# chutney recipe question



## Hev (Oct 18, 2009)

Hello out there,

I wondered weather anyone could help me out with a recipe for chutney which is slightly diabetic friendly, as I am now trying my hardest to be a 'good diabetic!' ?

I have aquired a big bag of apples from my Mums garden and have got loads of green tomatoes from my own garden and would like to make some sort of chutney, but all the recipes I have found are packed to the brim with sugar. 

I dont know weather it would still work with less sugar than the recipe suggests, or an alternative? 

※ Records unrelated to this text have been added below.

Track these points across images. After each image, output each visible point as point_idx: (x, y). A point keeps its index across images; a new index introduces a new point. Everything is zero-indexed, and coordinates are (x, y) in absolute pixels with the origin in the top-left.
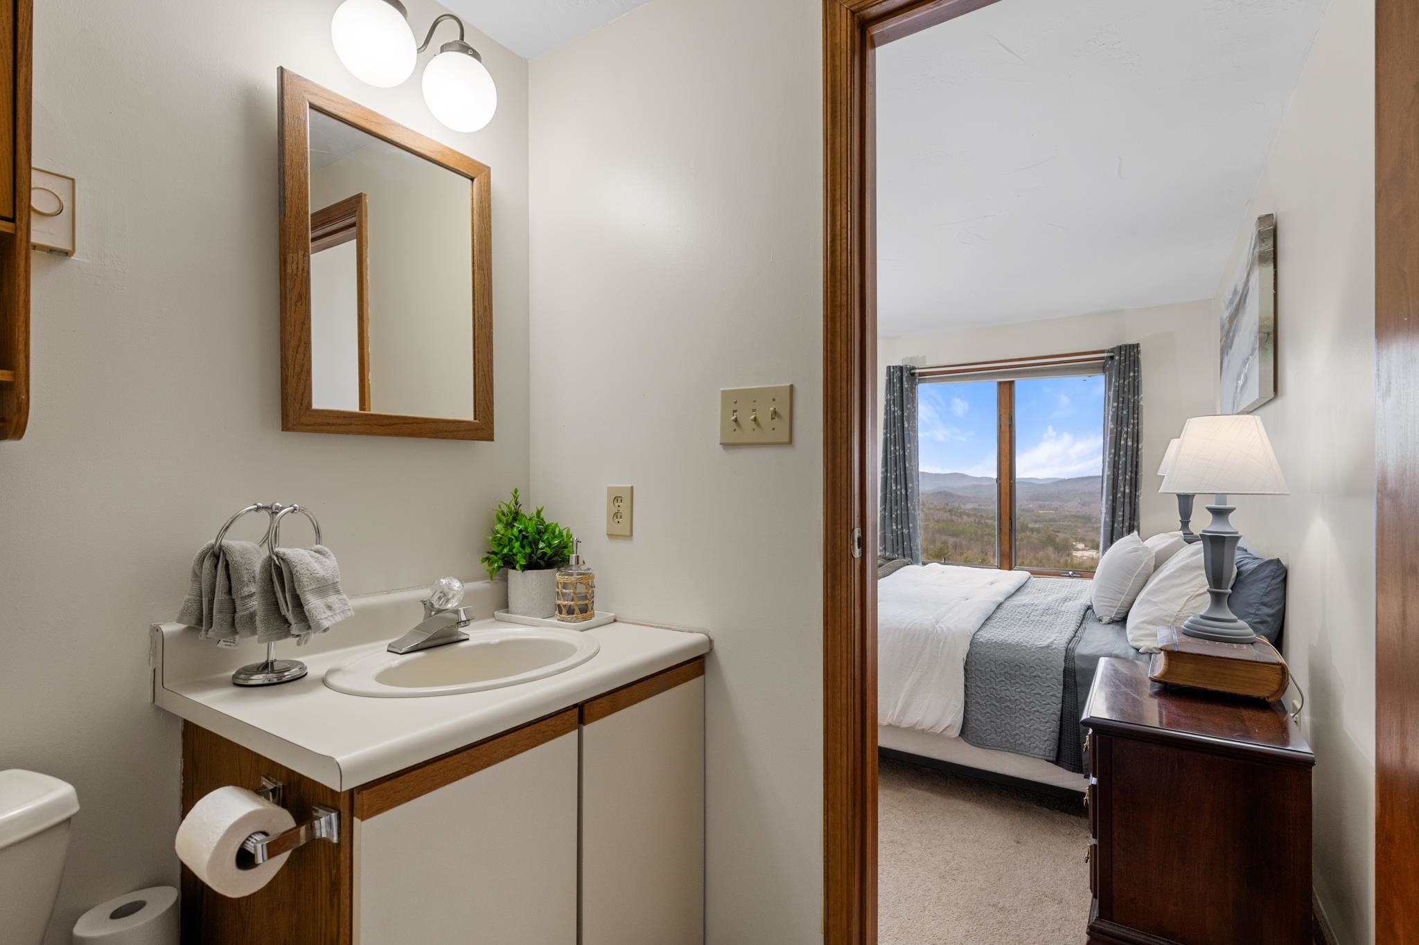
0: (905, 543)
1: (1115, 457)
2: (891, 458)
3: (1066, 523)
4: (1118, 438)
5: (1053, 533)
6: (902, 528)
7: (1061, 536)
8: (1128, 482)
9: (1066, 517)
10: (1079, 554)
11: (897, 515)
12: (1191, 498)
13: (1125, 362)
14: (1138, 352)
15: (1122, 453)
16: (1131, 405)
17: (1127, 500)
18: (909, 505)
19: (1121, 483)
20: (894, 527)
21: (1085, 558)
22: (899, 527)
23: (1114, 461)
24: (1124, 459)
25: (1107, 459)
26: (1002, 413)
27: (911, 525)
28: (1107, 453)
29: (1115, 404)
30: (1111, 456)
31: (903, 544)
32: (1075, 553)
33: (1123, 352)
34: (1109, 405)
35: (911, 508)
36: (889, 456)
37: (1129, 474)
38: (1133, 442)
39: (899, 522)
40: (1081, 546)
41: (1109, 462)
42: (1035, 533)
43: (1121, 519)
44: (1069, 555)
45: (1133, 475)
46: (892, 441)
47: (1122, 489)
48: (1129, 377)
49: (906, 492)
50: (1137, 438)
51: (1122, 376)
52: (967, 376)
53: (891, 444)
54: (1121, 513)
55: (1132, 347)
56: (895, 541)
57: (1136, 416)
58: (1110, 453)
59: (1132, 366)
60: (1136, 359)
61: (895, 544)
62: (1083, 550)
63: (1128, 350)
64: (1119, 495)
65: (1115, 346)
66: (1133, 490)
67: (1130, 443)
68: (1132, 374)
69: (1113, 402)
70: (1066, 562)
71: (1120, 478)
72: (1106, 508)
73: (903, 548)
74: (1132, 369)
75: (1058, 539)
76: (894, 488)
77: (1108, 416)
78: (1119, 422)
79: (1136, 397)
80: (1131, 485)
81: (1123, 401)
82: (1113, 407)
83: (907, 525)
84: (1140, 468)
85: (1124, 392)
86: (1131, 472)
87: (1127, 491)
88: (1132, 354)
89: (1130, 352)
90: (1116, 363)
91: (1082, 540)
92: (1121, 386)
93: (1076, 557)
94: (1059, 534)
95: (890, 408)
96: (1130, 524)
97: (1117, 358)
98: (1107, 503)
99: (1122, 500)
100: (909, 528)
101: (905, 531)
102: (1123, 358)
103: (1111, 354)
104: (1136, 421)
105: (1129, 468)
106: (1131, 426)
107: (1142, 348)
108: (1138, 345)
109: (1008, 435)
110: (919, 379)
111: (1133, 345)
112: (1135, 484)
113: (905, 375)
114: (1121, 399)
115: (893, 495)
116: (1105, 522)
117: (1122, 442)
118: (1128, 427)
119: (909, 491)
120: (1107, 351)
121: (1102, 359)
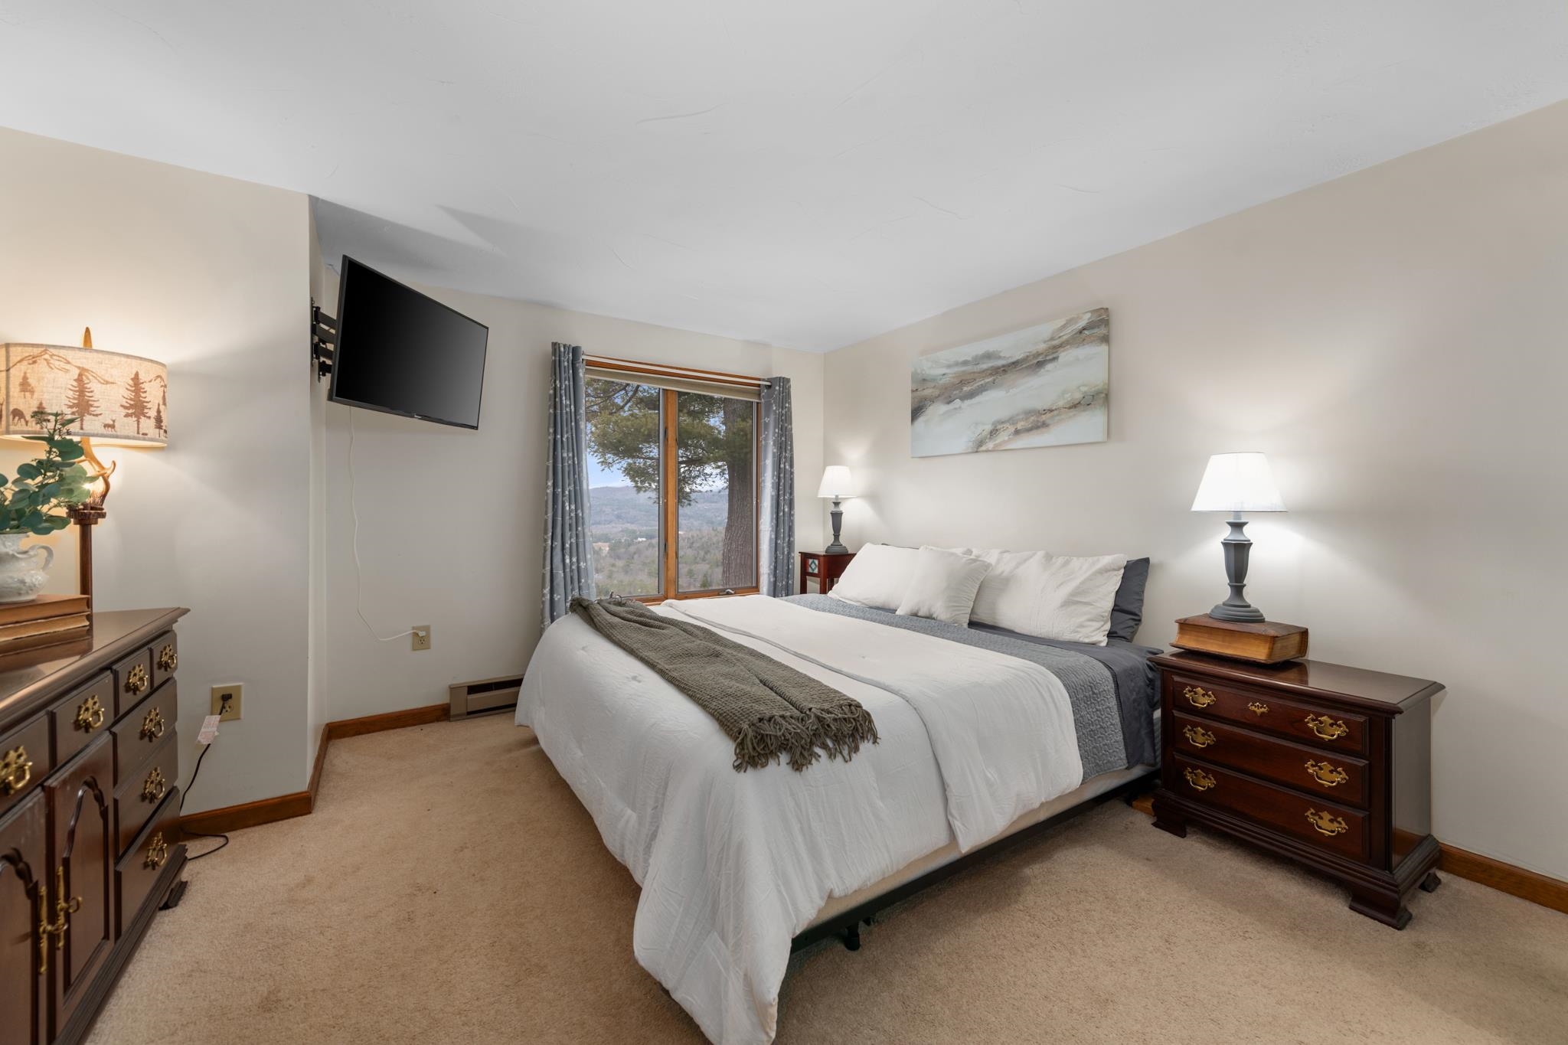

Would be grateful if anyone has got any ideas? 

Thanks
Hev x


----------



## Steff (Oct 18, 2009)

Apple Chutney

2 apples 
3 onions, peeled and minced
3/4 cup vinegar, white
3/4 cup brown sugar, light
1/3 cup raisins
1 tablespoon ginger, fresh,peeled and minced
1/8 teaspoon red pepper flakes
2 green chilies


----------



## bev (Oct 18, 2009)

Hi Hev,
Just wondering if you could use canderel?
Also, if you carb count - you should be able to make it from a normal recipe and work out the insulin value. If A wants to have tomato sauce i buy the little packs that you can get in macdonalds etc and it works out at 6cho per sachet. I just add the 6cho onto his total carbs and work out the ratio etc.Bev


----------



## Hev (Oct 18, 2009)

Thanks for the suggestions ladies... I think I will probably end up making it with proper sugar and a proper recipe like Steffs. Would it all stick together properly with canderel? - dont know but it just doesnt sound right does it! 
Ta very much x


----------



## Caroline (Oct 20, 2009)

The candarel website has all kinds of recipes, try looking there. They produce a recipe book, so that may be worth having to hand, someone has already provided a link in another thread


----------



## runner (Oct 25, 2009)

Think you're right about the sugar, but you could use a bit less and make sure it's muscavado or dark brown and substitute some dates or suchlike for some of it.  Good luck!


----------